Fetch the complete documentation index at: https://docs.novacula.io/llms.txt

Use this file to discover all available pages before exploring further.

Five terms cover most of what you’ll see in the Novacula UI and API. Read them in order — each one builds on the previous.

Control plane

The control plane is the Novacula SaaS service. It stores your organizations, members, executors, nodes, and the desired-state specs that describe how each node should run. The UI, GraphQL API, and webhook outputs all live here. You never install the control plane yourself — it’s the side of Novacula we operate.

Executor

An executor is a piece of software you install on your own infrastructure. It authenticates to the control plane with an API key and polls outbound for work assigned to it. There are two backends, both implementing the same ChainAdapter interface:
BackendRuns onHow it materializes a node
AgentA Linux hostAs a set of systemd services
OperatorA Kubernetes clusterAs ConfigMap + StatefulSet
When an executor connects, it declares its capabilities — the chains, clients, and versions it knows how to run.
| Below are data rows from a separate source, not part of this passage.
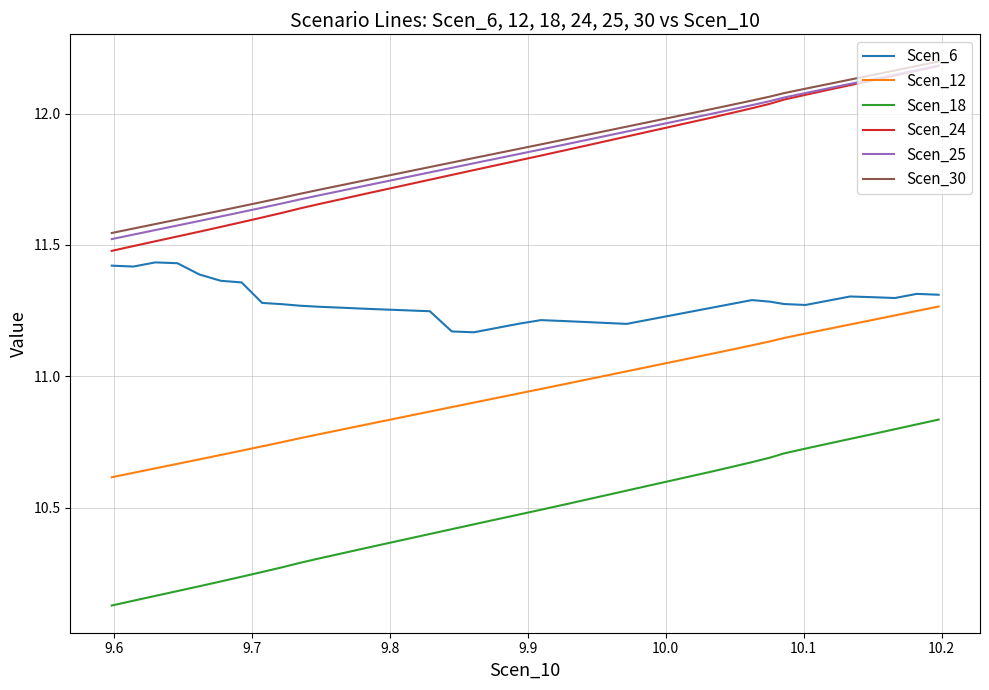

Rank the series by their maximum value, from highest to lowest.

Scen_30, Scen_25, Scen_24, Scen_6, Scen_12, Scen_18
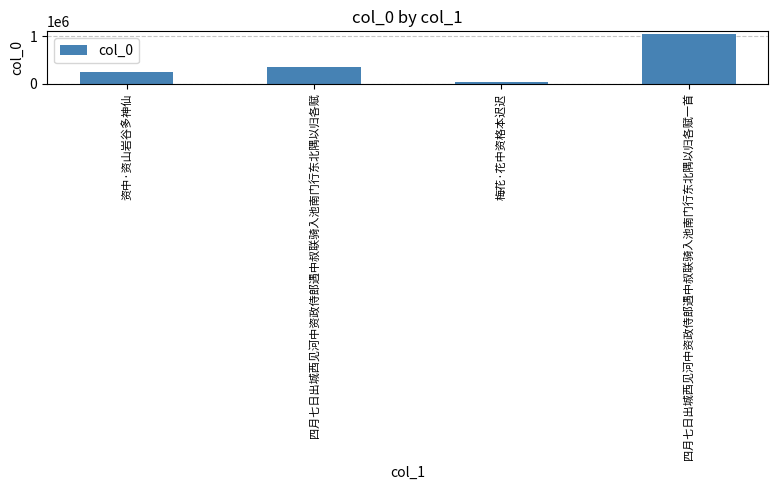

What is the change in value from 资中·资山岩谷多神仙 to 四月七日出城西见河中资政侍郎遇中叔联骑入池南门行东北隅以归各赋?

+112822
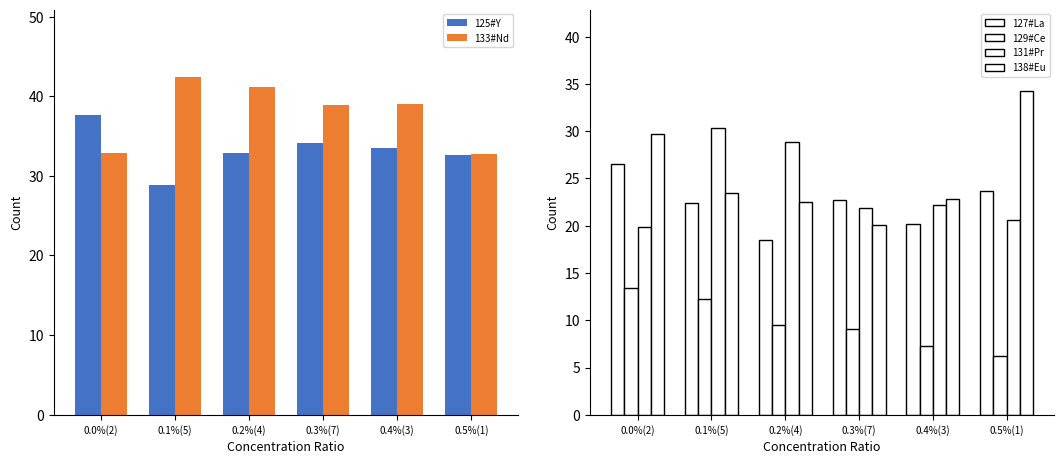

Where is 133#Nd nearest to the value 37?

0.3%(7)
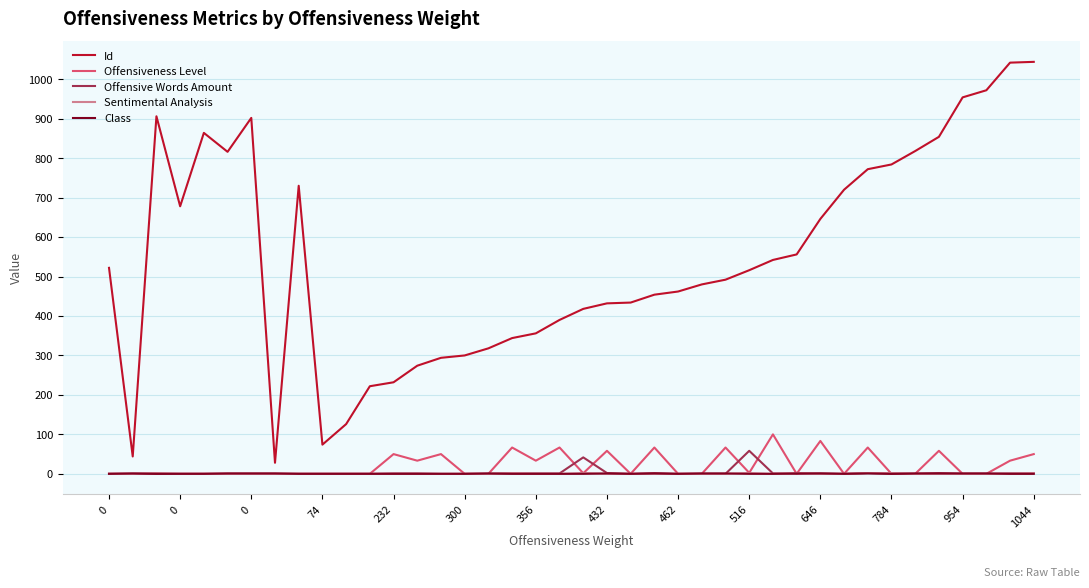

What is the maximum value for Id?

1044.0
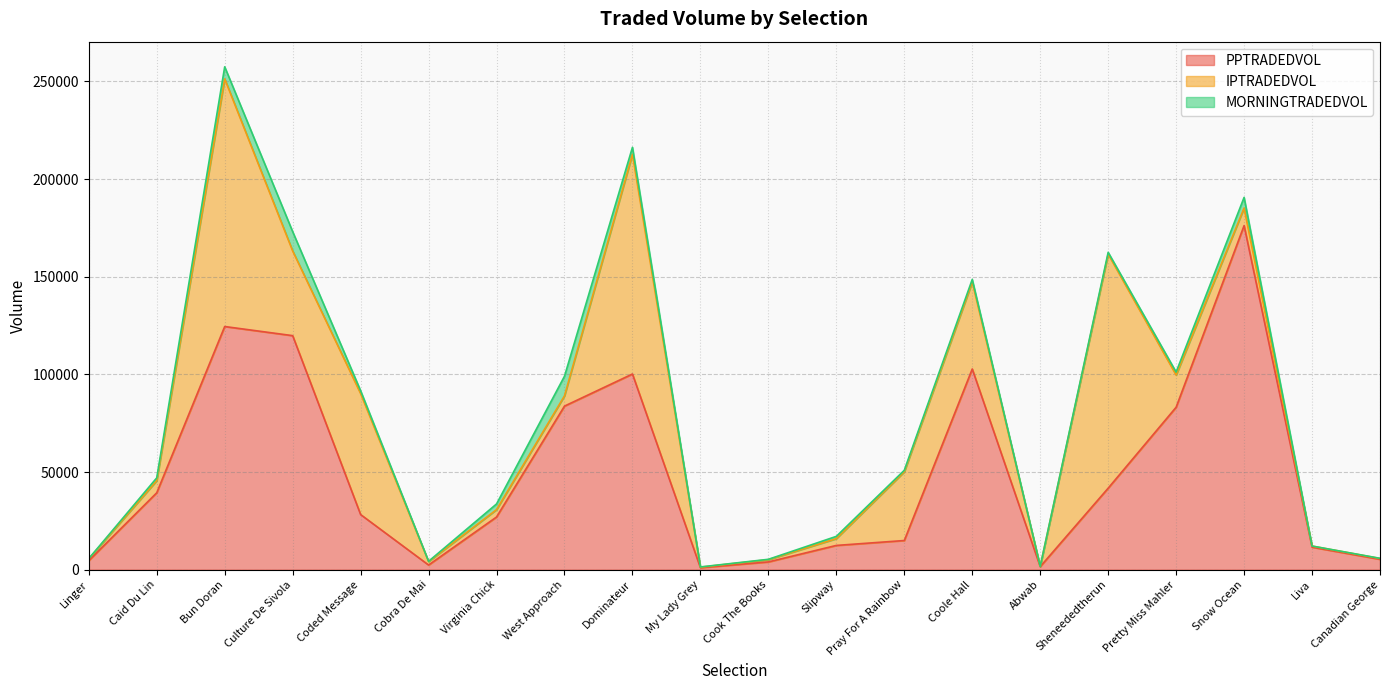

Which label corresponds to the smallest value in the chart?

Abwab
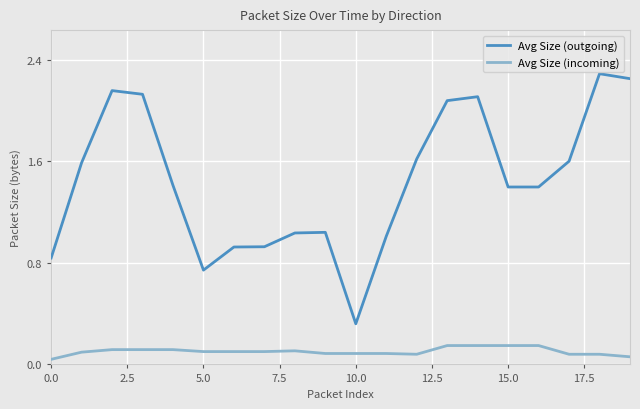

True or false: Avg Size (incoming) and Avg Size (outgoing) intersect in this chart.

False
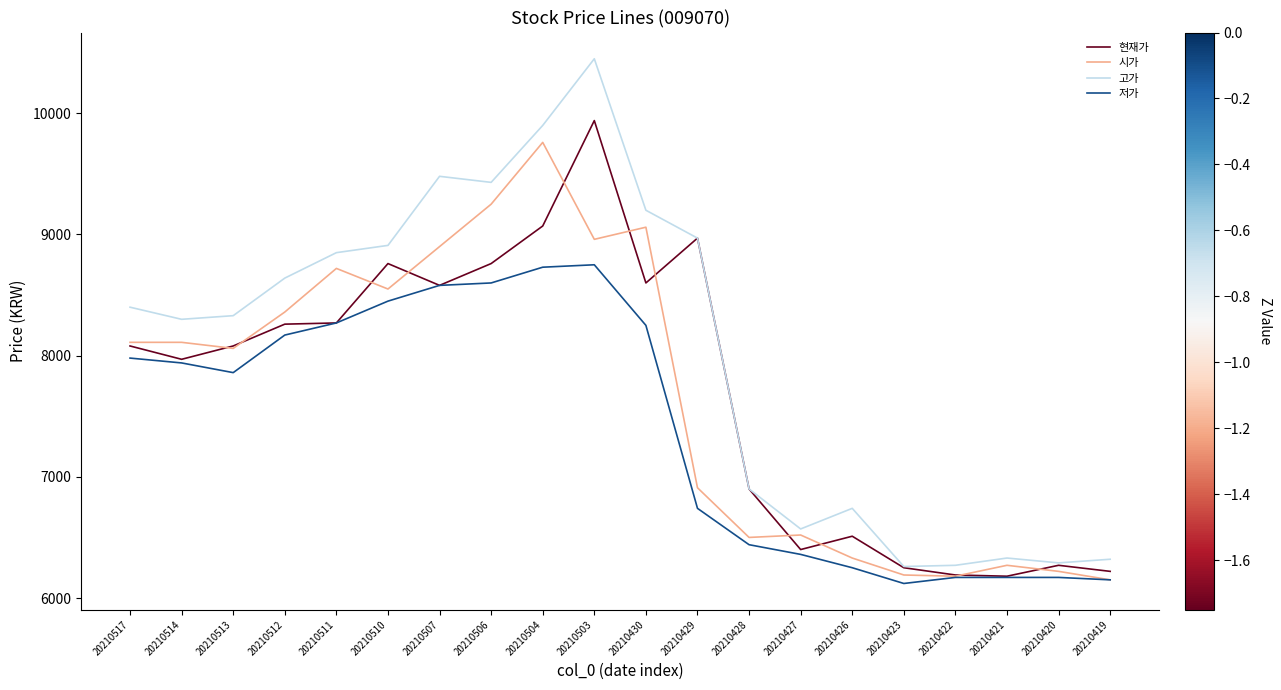

What is the sum of the 고가 values at 20210517 and 20210511?

17250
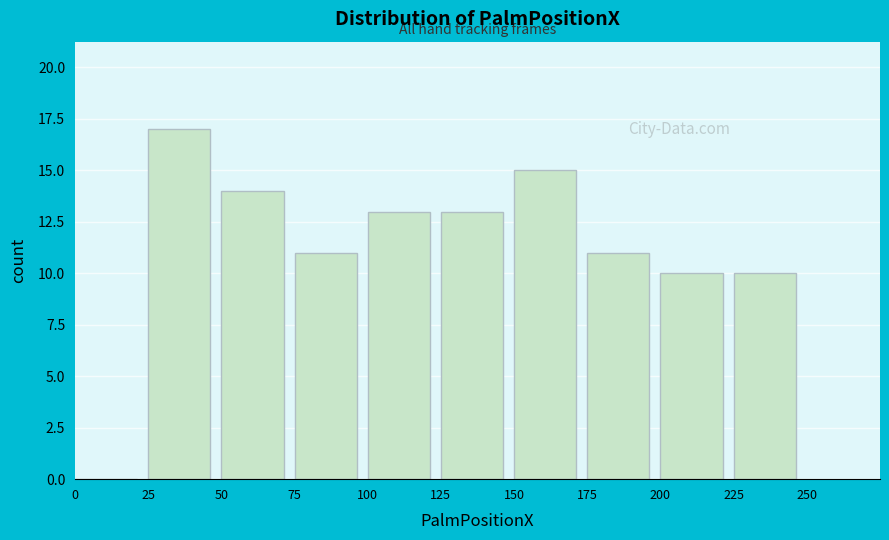

Reading left to right, list every bar in this chart as the range it spans on the x-axis followed by its height. The values are not printed on the chart, so give them approximately, as read against the axis.

0 to 25: 0
25 to 50: 17
50 to 75: 14
75 to 100: 11
100 to 125: 13
125 to 150: 13
150 to 175: 15
175 to 200: 11
200 to 225: 10
225 to 250: 10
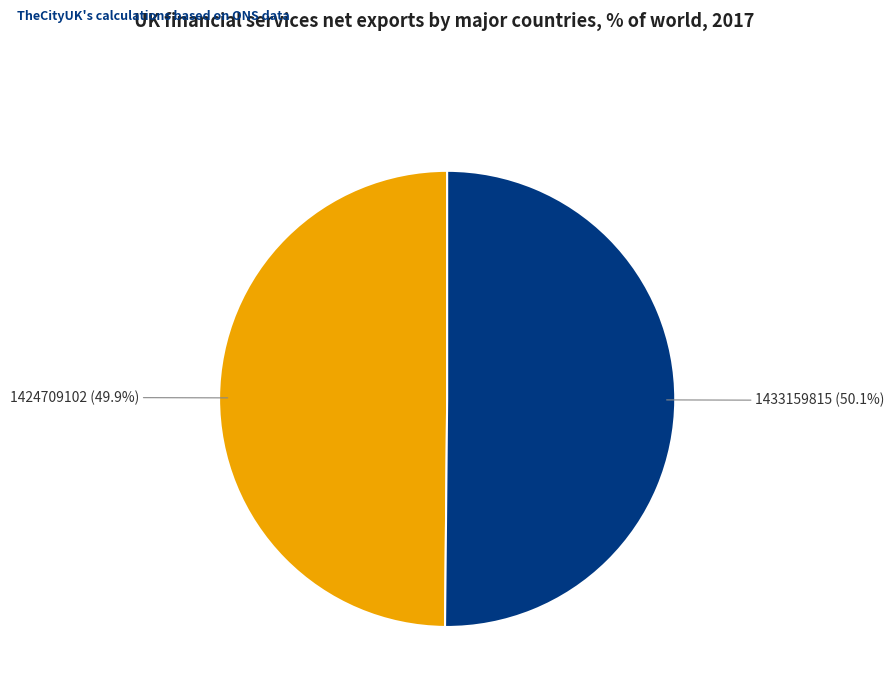

Is there a majority slice in this chart?

Yes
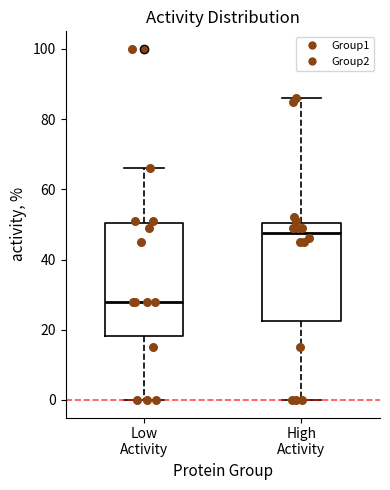

Which box has the highest median line?

High Activity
The Deploy node wizard only offers options the target executor can actually serve.

Node

A node is your unit of management in the UI. It corresponds to one full node attached to one blockchain network — for example, “Ethereum mainnet, Geth + Lighthouse, archive”. The platform runs and reconciles the node so you can point your apps, indexers, or other RPC consumers at it. A node is not the same as a process: a single node can map to one or more OS-level processes.

Process

A process is one running OS service or container that belongs to a node. Most chains are single-process (Bitcoin, BSC, Sui, Tron). Ethereum is two-process: an execution layer client (Geth / Reth / Nethermind / Erigon) plus a consensus layer client (Lighthouse / Prysm / Lodestar), communicating over the JWT-authenticated Engine API. Logs, metrics, and lifecycle commands are surfaced per-process in the UI.

Desired-state model

Novacula is desired-state, not imperative. You don’t tell the executor “start this process now”; you give the control plane a target — “this node should be running Geth 1.15.6 with these resources at revision 7” — and the executor reconciles. Each node spec carries a monotonically increasing revision. The executor fetches the latest revision on every poll, applies it, and acknowledges it back. If a node is seen at a revision older than the latest, the UI surfaces drift. See Desired-state model for the lifecycle in detail.
Coming from Kubernetes? The same way kubectl apply writes desired state and a controller converges to it — that’s the relationship between the control plane and an executor.